I've always had better luck manually specifying the interface to use. If I get some time I'll add an interface drop-down (or perhaps source IP+Interface) to that, and to MTR while I'm at it since the code would be essentially identical.

Not sure if nmap 6.01 might help there, but the builders are tied up right now so I can't run off a new build just yet to find out. I doubt it'll help since it's been an issue on there for quite a while.

johnpoz

so I think it might be related to this
http://seclists.org/nmap-dev/2012/q2/920

yeah a drop down on the gui to set interface would be helpful to work around the problem for sure.

From command line, knowing that its a bug can just always use -e flag, so not something that can not be worked through until they get it worked out. But very very strange! ;)

jimp

@dhatz:

Just noticed the nmap pkg commits at git and thought I'd offer a very quick note that the nmap versions I've used in the past can offer a root shell (since nmap runs as superuser).
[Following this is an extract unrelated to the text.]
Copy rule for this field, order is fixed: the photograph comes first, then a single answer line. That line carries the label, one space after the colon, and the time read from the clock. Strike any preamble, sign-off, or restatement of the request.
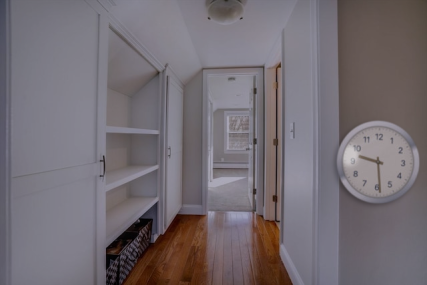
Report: 9:29
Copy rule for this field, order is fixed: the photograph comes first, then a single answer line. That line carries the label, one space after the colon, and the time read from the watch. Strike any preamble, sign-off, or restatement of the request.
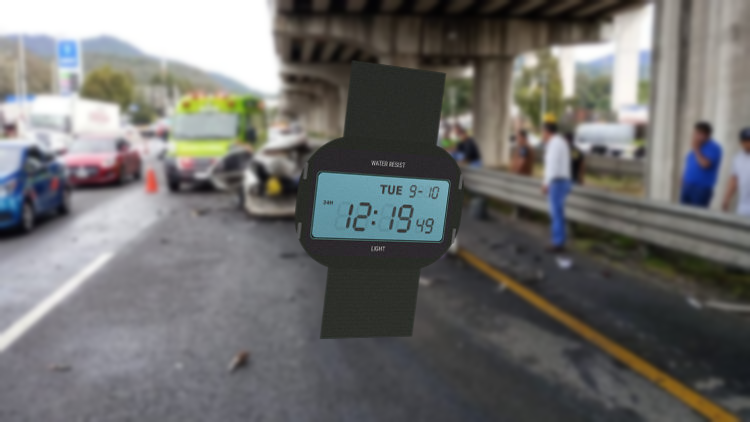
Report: 12:19:49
Not sure how that would matter. We pretty much consider all users as root anyhow, since the GUI has to run that way. Plus you can't exactly get an interactive shell from the GUI in PHP, and nmap isn't suid so if you had a normal user run it, they couldn't get a root shell anyhow.

Is there some way I'm not thinking of that is relevant there?

jimp

Bumped nmap to 6.01 today, and added an interface selector field to the GUI.

Also added an 'arp' scan type. Feed it a directly connected subnet, pick the corresponding interface, and it'll find anything in your subnet that will respond to arp.

I also added some input validation but that won't work quite right until a new 2.1 snap rolls out.

johnpoz

Bumped the package - and yup now with ability to pick interface the gui works!